▶ _Excerpted text_
=== Begin Enclosure ===
Absorbing 2M writes/s: Kinesis + Lambda fan-out

Principal

You said no store takes 2M connections. So how do 10 million phones get their fixes into Redis?

Staff

A three-tier write path. Drivers hold a persistent TLS connection to a connection-server fleet on ECS Fargate behind a Network Load Balancer. Those servers don't process locations — they aggregate. Each server buffers 50–100 fixes and ships them to Kinesis Data Streams in a single PutRecords call. The stream is the shock absorber — it decouples a spiky, churning mobile fleet from a stateful store, gives me per-shard ordering, and gives me a replayable buffer if a consumer falls over. A fleet of Lambda consumers drains the stream in micro-batches and does the actual GEOADD into Redis. Redis only ever talks to a few hundred warm Lambda connections, never 10 million phones.
=== End Enclosure ===
▶ _Material provided_
=== Begin Enclosure ===
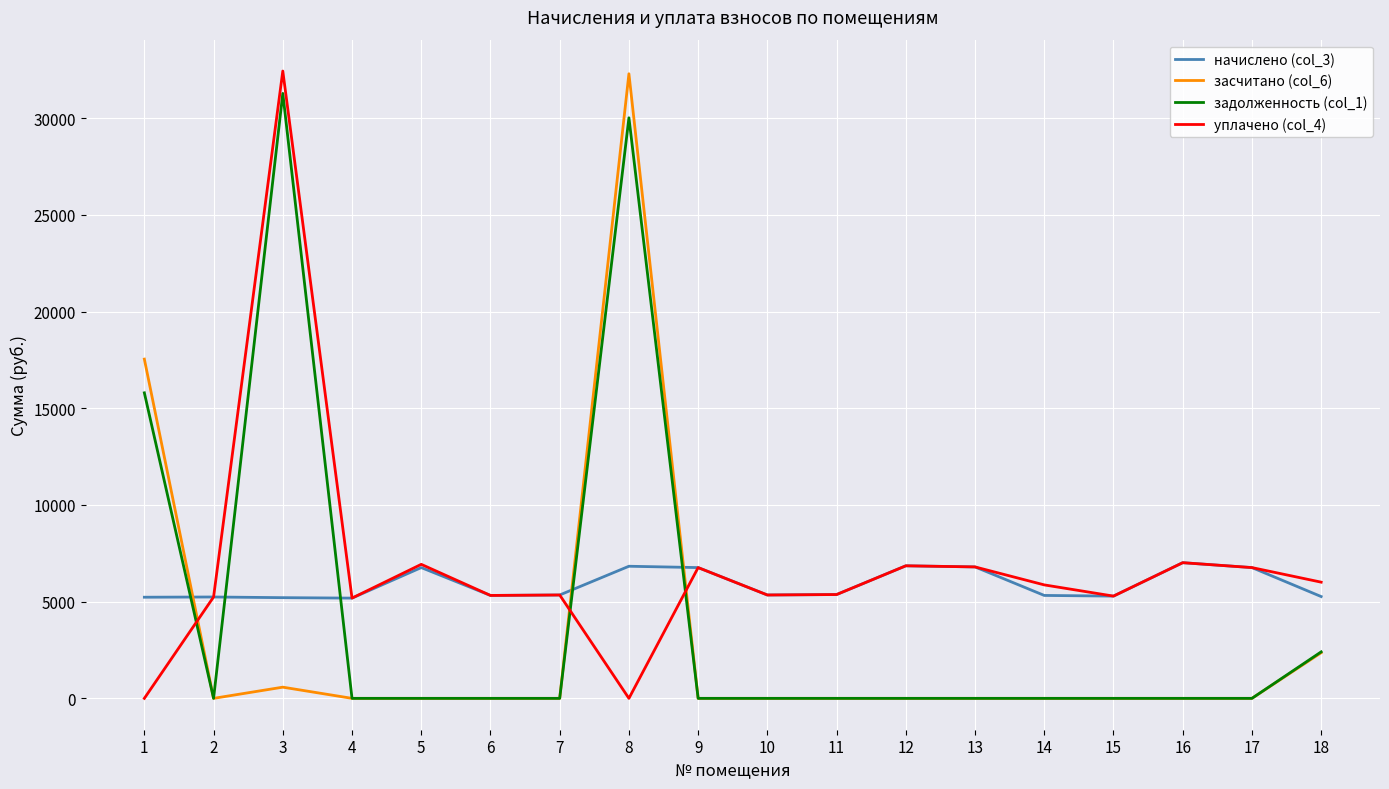

At which category does уплачено (col_4) reach its first local valley?

4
=== End Enclosure ===
▶ _Tasks for this exercise_
**a.** In the write-path text, how many fixes does each connection server buffer before sending them to Kinesis?
**b.** Rewrite the write-path text from "You said no" to "10 million phones.", putting "Valkey" wherever "Redis" appears.

▶ _Solutions per task_
**a.** Each server buffers 50–100 fixes.

**b.**
You said no store takes 2M connections. So how do 10 million phones get their fixes into Valkey?

Staff

A three-tier write path. Drivers hold a persistent TLS connection to a connection-server fleet on ECS Fargate behind a Network Load Balancer. Those servers don't process locations — they aggregate. Each server buffers 50–100 fixes and ships them to Kinesis Data Streams in a single PutRecords call. The stream is the shock absorber — it decouples a spiky, churning mobile fleet from a stateful store, gives me per-shard ordering, and gives me a replayable buffer if a consumer falls over. A fleet of Lambda consumers drains the stream in micro-batches and does the actual GEOADD into Valkey. Valkey only ever talks to a few hundred warm Lambda connections, never 10 million phones.